→ **Your instructions**
Return the data below in full and exactly, except that the pictures are dropped.

→ **Dataset section**

*-*-*

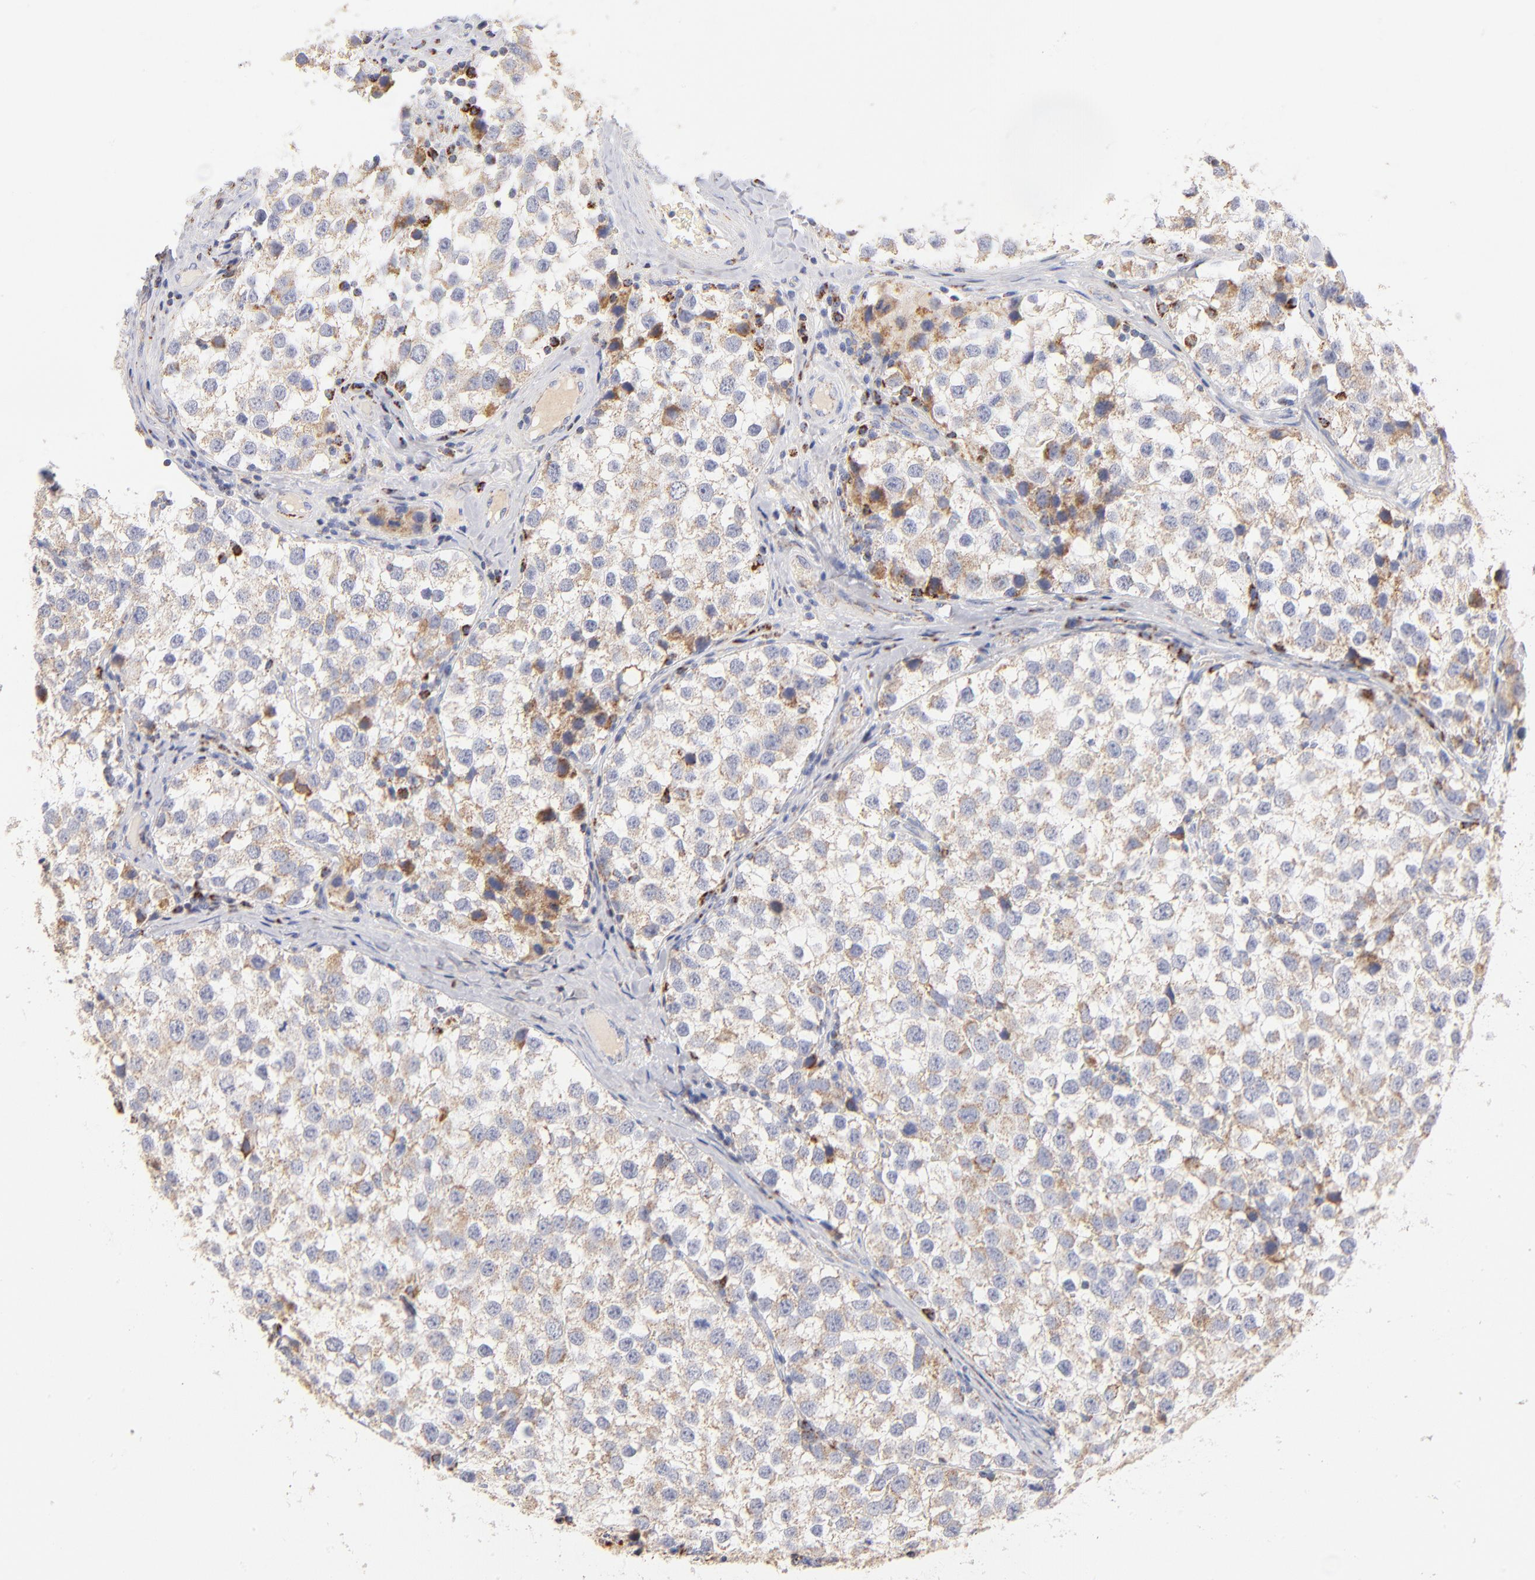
{"staining": {"intensity": "moderate", "quantity": "25%-75%", "location": "cytoplasmic/membranous"}, "tissue": "testis cancer", "cell_type": "Tumor cells", "image_type": "cancer", "snomed": [{"axis": "morphology", "description": "Seminoma, NOS"}, {"axis": "topography", "description": "Testis"}], "caption": "Brown immunohistochemical staining in human seminoma (testis) reveals moderate cytoplasmic/membranous expression in approximately 25%-75% of tumor cells. Nuclei are stained in blue.", "gene": "DLAT", "patient": {"sex": "male", "age": 39}}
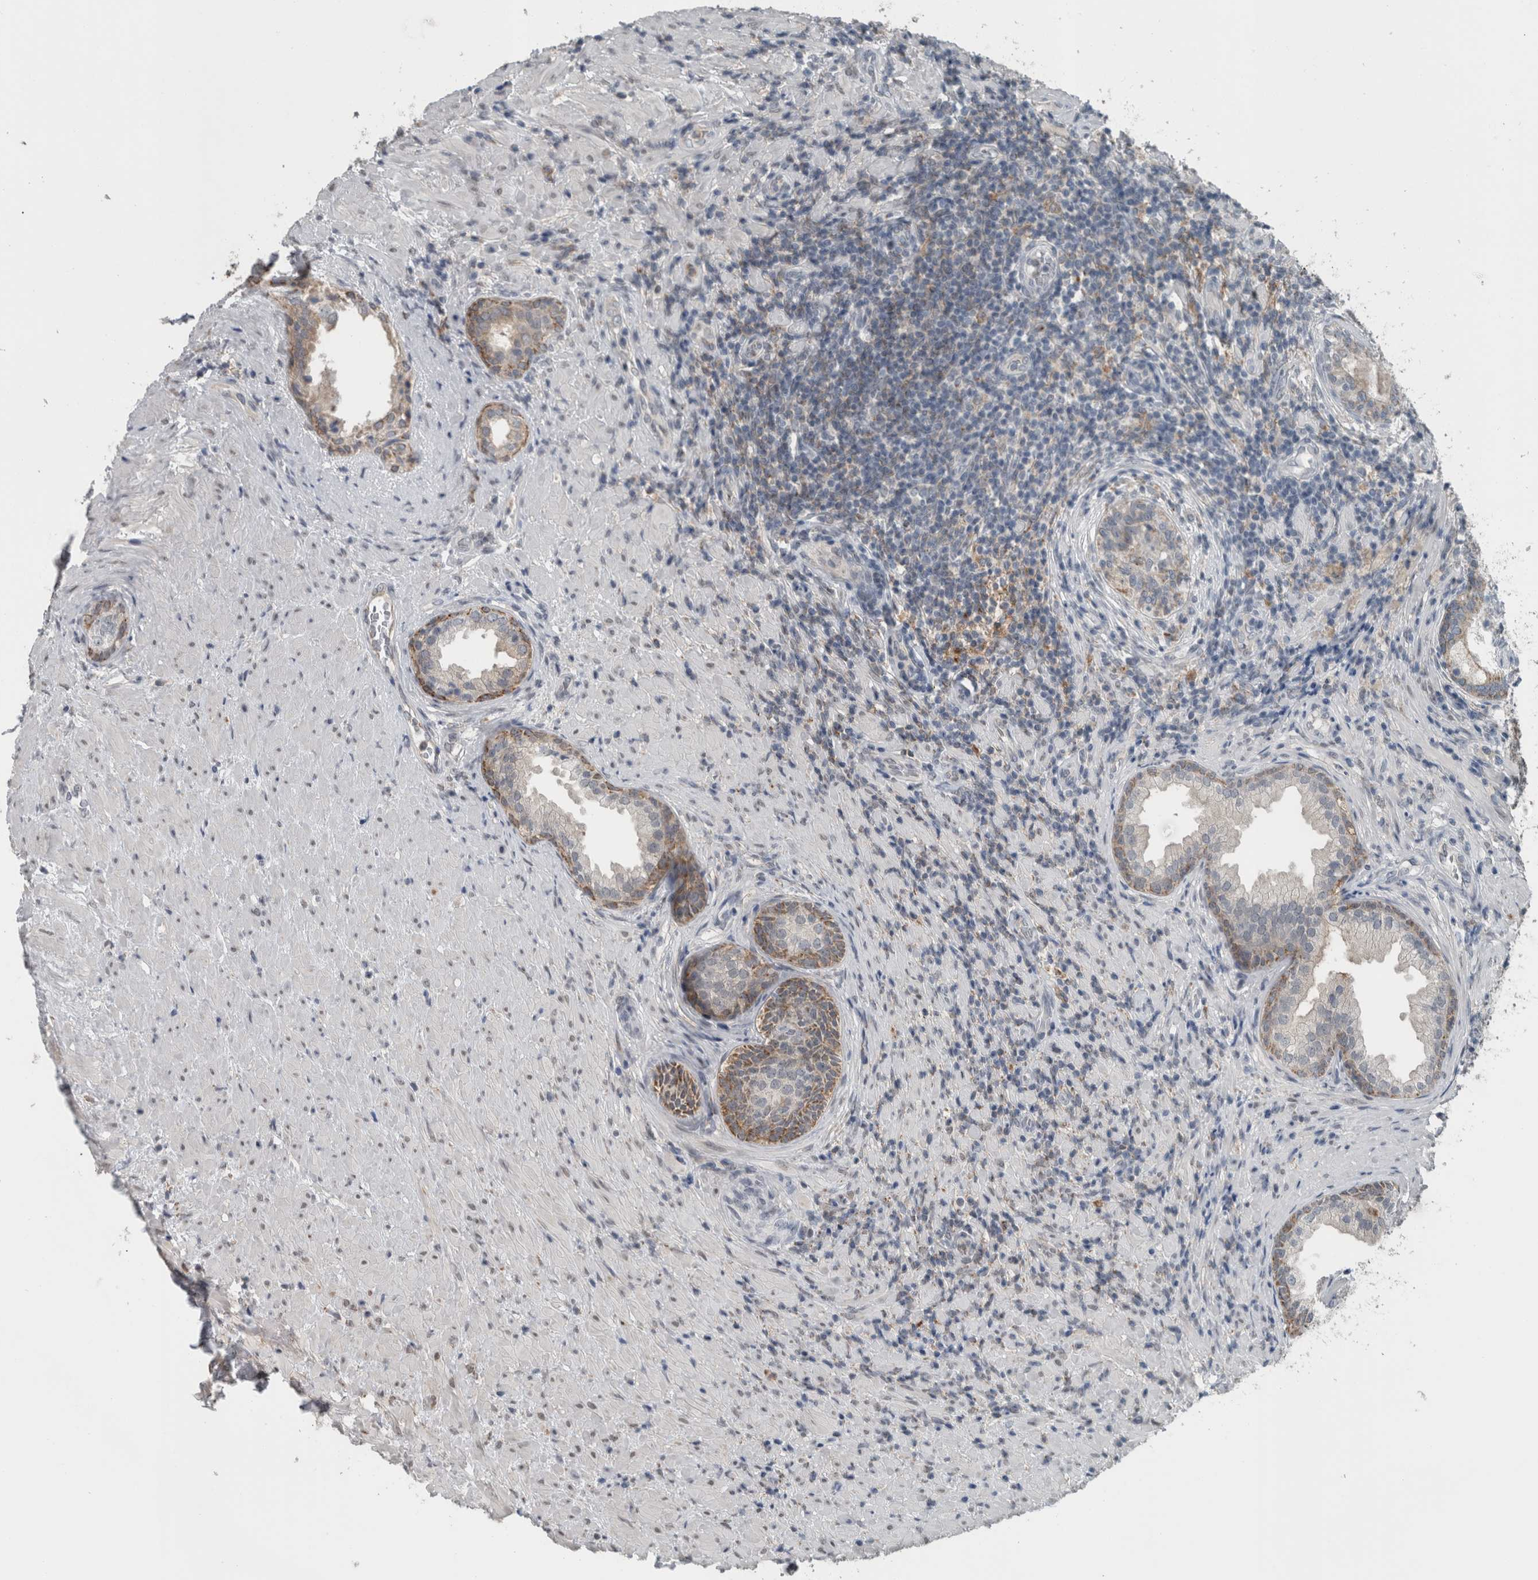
{"staining": {"intensity": "moderate", "quantity": "<25%", "location": "cytoplasmic/membranous"}, "tissue": "prostate", "cell_type": "Glandular cells", "image_type": "normal", "snomed": [{"axis": "morphology", "description": "Normal tissue, NOS"}, {"axis": "topography", "description": "Prostate"}], "caption": "Immunohistochemistry micrograph of normal prostate stained for a protein (brown), which shows low levels of moderate cytoplasmic/membranous expression in about <25% of glandular cells.", "gene": "ACSF2", "patient": {"sex": "male", "age": 76}}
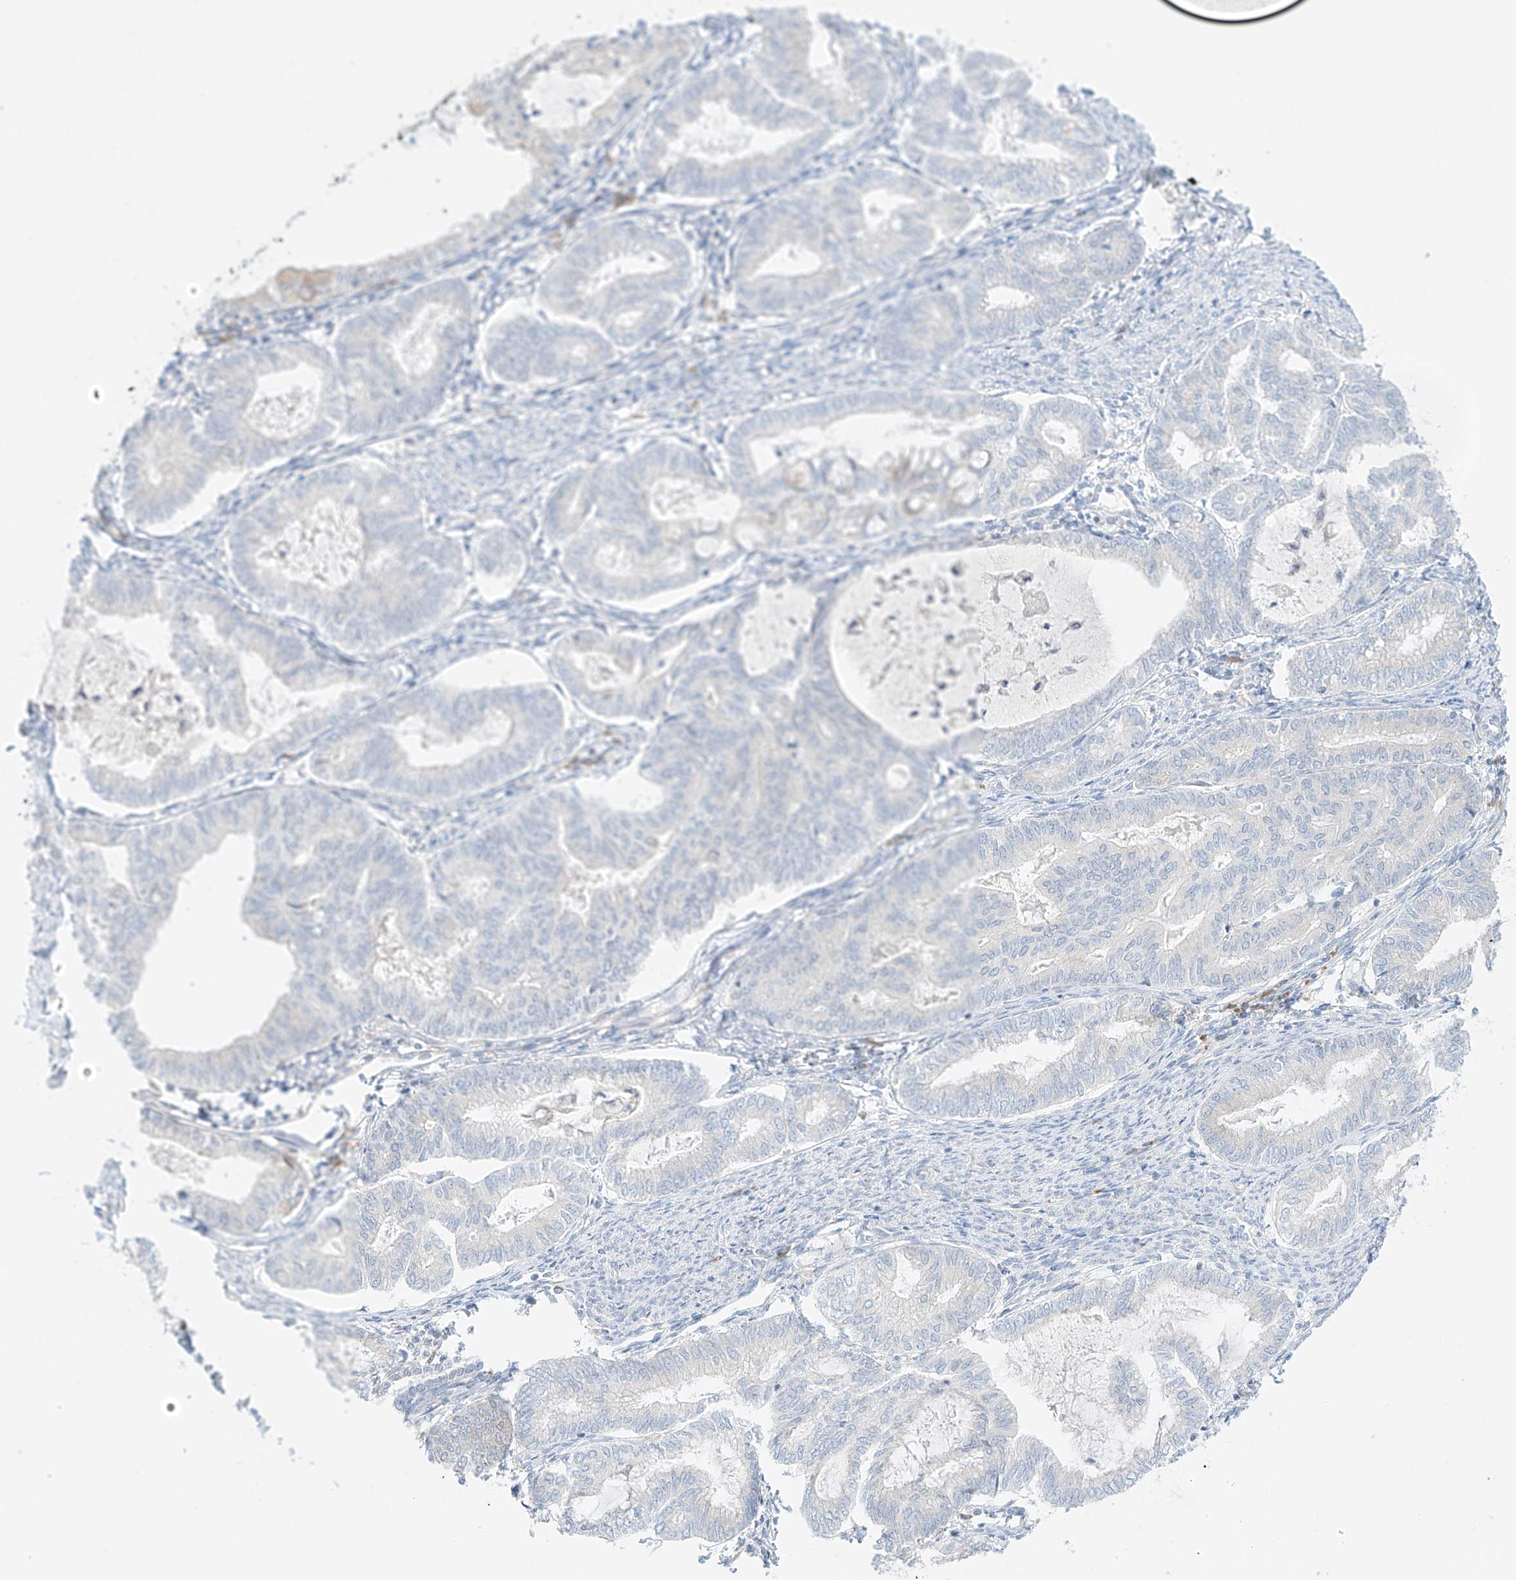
{"staining": {"intensity": "negative", "quantity": "none", "location": "none"}, "tissue": "endometrial cancer", "cell_type": "Tumor cells", "image_type": "cancer", "snomed": [{"axis": "morphology", "description": "Adenocarcinoma, NOS"}, {"axis": "topography", "description": "Endometrium"}], "caption": "This is a image of immunohistochemistry staining of endometrial cancer (adenocarcinoma), which shows no positivity in tumor cells.", "gene": "SYTL3", "patient": {"sex": "female", "age": 79}}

*-*-*

→ **Solution to this task**
{"staining": {"intensity": "moderate", "quantity": "25%-75%", "location": "cytoplasmic/membranous"}, "tissue": "testis cancer", "cell_type": "Tumor cells", "image_type": "cancer", "snomed": [{"axis": "morphology", "description": "Seminoma, NOS"}, {"axis": "topography", "description": "Testis"}], "caption": "Brown immunohistochemical staining in human seminoma (testis) reveals moderate cytoplasmic/membranous expression in approximately 25%-75% of tumor cells. Nuclei are stained in blue.", "gene": "DLAT", "patient": {"sex": "male", "age": 39}}
{"staining": {"intensity": "moderate", "quantity": "<25%", "location": "cytoplasmic/membranous"}, "tissue": "prostate", "cell_type": "Glandular cells", "image_type": "normal", "snomed": [{"axis": "morphology", "description": "Normal tissue, NOS"}, {"axis": "topography", "description": "Prostate"}], "caption": "Immunohistochemistry micrograph of normal prostate stained for a protein (brown), which shows low levels of moderate cytoplasmic/membranous expression in about <25% of glandular cells.", "gene": "ACSF2", "patient": {"sex": "male", "age": 76}}
{"staining": {"intensity": "negative", "quantity": "none", "location": "none"}, "tissue": "endometrial cancer", "cell_type": "Tumor cells", "image_type": "cancer", "snomed": [{"axis": "morphology", "description": "Adenocarcinoma, NOS"}, {"axis": "topography", "description": "Endometrium"}], "caption": "This is a image of immunohistochemistry staining of endometrial cancer (adenocarcinoma), which shows no positivity in tumor cells.", "gene": "SYTL3", "patient": {"sex": "female", "age": 79}}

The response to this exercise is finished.